On February 18, 2019, McDowell got into an altercation with police in Lathrup Village, Michigan, and was charged with assault, resisting arrest, and operating a vehicle while intoxicated (OVI). During the incident and while resisting arrest, McDowell constantly and for several minutes shouted demands for seeing the police officers' "supervisor." He was released by the Seahawks on March 2, 2019. In April 2019, he was arrested for receiving and concealing stolen property after police found a stolen car in his possession. The Seahawks filed a lawsuit against him in May 2019, after he failed to repay $799,238 of his signing bonus. McDowell was suspended for the first two weeks of the 2019 NFL season as a result of the February 2019 incident on July 12, 2019. He was reinstated from suspension on September 17, 2019. On October 23, 2019, he pleaded guilty to all of the criminal charges. He was sentenced to 11 months in prison on November 13, 2019. His agent said in May 2020 that he was medically cleared to return to football, and McDowell worked out for the Dolphins on October 21, 2020. In March 2021, his agent said he was looking to return to the NFL.

===Cleveland Browns===
McDowell signed with the Cleveland Browns on May 3, 2021.
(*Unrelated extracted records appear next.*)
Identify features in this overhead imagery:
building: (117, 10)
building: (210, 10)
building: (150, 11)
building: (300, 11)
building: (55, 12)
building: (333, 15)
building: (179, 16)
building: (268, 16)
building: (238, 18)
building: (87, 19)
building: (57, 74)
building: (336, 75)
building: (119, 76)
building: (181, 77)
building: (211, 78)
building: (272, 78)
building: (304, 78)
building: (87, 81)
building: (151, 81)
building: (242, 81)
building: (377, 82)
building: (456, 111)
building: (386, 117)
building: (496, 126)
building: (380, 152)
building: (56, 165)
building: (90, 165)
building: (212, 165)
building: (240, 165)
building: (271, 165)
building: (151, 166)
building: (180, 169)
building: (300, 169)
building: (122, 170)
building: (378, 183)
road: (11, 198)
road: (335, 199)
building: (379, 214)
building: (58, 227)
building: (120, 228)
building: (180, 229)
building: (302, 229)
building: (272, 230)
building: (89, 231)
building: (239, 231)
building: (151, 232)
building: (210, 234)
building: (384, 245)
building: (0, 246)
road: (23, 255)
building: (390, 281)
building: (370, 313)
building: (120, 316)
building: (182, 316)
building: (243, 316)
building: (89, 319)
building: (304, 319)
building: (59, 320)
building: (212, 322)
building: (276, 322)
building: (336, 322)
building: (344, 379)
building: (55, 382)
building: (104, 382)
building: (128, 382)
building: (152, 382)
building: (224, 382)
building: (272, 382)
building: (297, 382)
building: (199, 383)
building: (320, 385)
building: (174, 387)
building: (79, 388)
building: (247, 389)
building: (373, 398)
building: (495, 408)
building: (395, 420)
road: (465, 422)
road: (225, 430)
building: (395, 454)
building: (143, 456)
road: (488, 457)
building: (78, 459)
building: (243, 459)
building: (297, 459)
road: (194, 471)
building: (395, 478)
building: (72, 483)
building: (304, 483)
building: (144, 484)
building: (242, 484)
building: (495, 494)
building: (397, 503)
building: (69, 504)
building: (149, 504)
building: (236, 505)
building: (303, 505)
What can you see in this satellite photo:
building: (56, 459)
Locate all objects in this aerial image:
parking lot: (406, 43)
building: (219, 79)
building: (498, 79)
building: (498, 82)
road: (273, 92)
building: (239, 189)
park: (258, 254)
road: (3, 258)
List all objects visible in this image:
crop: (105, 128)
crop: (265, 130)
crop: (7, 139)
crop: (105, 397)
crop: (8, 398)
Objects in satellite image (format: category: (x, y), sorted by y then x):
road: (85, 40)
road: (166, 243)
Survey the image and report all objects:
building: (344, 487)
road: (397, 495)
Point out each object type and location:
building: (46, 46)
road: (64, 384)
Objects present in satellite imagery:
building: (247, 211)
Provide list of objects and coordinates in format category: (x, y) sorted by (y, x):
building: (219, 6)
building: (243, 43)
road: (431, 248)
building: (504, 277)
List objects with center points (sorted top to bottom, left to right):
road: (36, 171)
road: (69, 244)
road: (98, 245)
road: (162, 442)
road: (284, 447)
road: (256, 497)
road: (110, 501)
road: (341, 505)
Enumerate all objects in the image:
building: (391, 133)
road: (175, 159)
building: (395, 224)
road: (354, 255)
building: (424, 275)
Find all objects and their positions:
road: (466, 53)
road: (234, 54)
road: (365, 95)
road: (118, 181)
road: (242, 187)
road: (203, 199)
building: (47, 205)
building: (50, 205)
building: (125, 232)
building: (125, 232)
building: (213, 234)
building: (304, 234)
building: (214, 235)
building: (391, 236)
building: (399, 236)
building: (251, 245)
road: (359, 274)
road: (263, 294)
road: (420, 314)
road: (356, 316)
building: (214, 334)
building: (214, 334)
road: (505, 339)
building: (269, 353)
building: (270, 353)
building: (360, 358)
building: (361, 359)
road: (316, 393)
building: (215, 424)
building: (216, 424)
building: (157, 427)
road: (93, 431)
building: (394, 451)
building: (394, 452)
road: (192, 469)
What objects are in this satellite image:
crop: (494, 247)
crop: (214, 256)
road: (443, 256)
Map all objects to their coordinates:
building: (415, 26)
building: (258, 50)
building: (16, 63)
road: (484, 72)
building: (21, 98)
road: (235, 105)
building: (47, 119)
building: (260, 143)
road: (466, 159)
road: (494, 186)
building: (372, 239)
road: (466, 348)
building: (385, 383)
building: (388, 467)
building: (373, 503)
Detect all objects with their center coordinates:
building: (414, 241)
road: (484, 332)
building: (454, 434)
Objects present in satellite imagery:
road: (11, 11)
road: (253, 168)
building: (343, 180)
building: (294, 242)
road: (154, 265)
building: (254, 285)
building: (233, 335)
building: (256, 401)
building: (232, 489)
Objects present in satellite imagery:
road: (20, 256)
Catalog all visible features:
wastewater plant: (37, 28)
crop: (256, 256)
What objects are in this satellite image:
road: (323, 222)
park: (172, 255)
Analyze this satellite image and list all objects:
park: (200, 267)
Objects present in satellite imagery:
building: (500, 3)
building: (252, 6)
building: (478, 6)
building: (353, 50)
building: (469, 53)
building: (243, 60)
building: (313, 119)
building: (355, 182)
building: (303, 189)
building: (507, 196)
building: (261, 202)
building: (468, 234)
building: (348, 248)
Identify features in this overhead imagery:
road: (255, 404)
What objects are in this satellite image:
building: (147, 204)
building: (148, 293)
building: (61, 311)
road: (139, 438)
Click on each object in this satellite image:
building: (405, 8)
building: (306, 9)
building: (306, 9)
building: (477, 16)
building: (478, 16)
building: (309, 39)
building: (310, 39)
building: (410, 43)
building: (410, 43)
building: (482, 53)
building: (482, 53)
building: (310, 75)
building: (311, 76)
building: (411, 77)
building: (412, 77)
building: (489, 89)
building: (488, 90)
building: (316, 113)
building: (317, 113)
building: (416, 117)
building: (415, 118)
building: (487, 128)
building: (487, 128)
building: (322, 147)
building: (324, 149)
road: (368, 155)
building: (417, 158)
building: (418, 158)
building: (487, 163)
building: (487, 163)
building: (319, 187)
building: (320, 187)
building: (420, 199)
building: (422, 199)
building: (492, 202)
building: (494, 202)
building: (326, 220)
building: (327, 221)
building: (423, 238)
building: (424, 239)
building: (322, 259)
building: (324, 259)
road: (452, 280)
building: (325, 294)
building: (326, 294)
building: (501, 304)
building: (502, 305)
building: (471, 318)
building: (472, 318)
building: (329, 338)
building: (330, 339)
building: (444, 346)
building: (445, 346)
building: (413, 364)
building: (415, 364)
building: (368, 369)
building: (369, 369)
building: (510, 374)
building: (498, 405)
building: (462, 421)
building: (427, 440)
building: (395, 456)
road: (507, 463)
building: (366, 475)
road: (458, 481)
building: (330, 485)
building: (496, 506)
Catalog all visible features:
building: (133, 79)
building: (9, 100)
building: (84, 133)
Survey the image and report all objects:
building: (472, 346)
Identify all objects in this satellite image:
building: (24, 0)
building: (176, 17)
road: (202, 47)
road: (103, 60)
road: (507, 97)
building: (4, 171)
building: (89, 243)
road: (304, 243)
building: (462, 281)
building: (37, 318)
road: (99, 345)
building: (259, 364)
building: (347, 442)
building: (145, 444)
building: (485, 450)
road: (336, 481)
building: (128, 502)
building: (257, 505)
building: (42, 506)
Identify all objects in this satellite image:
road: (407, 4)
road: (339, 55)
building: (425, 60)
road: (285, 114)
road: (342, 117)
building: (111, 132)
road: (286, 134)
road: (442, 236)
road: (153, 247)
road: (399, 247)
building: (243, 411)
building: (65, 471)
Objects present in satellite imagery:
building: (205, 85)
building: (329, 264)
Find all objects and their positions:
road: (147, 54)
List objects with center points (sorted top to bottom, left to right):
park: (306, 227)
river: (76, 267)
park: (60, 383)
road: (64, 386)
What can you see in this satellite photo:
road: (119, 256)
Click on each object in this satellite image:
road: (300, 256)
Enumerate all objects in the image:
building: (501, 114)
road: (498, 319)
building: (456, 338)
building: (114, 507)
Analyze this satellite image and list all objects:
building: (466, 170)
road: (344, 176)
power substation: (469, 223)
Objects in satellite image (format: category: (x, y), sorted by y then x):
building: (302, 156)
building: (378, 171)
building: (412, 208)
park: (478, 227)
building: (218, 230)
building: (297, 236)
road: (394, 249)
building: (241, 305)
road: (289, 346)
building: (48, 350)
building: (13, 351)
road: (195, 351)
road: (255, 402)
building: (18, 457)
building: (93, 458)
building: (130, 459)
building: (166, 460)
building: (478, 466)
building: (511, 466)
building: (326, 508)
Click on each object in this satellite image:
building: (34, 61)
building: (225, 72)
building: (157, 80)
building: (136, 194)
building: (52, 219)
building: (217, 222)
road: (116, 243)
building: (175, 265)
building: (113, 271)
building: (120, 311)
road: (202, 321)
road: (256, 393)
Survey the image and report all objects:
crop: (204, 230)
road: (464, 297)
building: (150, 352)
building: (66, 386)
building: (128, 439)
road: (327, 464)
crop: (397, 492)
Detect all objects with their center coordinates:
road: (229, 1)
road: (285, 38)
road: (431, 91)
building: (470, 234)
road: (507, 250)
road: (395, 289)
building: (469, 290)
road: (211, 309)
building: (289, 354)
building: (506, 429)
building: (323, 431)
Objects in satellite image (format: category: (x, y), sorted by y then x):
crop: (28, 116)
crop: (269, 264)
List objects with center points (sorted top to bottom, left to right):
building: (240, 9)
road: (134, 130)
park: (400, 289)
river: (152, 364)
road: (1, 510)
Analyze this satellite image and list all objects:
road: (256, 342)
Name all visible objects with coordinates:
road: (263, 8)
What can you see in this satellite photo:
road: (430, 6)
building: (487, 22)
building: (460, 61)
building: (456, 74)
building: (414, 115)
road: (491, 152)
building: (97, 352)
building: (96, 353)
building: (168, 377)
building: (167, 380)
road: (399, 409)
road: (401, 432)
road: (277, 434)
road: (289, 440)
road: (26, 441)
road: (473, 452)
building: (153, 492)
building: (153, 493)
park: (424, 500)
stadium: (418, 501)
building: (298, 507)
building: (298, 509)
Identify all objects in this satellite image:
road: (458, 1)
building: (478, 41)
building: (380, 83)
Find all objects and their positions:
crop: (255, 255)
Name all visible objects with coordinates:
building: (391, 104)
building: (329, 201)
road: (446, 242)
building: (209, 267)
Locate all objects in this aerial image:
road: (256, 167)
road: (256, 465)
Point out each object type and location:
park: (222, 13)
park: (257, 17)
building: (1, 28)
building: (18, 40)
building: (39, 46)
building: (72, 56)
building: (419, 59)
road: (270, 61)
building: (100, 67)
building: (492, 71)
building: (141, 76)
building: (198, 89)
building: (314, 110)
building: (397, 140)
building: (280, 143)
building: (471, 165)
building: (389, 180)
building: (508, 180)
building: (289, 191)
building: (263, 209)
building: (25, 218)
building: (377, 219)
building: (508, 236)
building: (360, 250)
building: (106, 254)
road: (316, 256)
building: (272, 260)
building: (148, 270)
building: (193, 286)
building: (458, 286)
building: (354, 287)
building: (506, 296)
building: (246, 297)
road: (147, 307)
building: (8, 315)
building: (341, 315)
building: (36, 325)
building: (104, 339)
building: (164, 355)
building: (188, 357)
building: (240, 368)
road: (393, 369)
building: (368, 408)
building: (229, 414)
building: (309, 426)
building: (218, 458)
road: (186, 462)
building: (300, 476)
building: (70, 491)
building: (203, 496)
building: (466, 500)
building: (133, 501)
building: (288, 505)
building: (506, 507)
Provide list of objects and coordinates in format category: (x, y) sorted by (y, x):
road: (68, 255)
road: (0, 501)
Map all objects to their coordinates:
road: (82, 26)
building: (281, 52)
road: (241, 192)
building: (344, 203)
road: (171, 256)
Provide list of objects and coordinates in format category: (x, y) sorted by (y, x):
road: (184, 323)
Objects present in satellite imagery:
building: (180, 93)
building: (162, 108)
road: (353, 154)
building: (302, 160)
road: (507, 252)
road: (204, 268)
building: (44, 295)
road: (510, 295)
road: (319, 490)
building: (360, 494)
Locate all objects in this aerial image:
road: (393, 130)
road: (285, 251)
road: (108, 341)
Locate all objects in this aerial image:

===Duke City Gladiators===
On June 16, 2023, McDowell signed with the Duke City Gladiators of the Indoor Football League. He was released on May 24, 2024.

==Legal issues==
On January 17, 2022, McDowell was arrested in Deerfield Beach, Florida, and charged with public exposure, assaulting a police officer, and resisting arrest, after police received a call about a man walking naked on the property of a learning center for children. The Cleveland Browns released a statement indicating they were investigating the matter.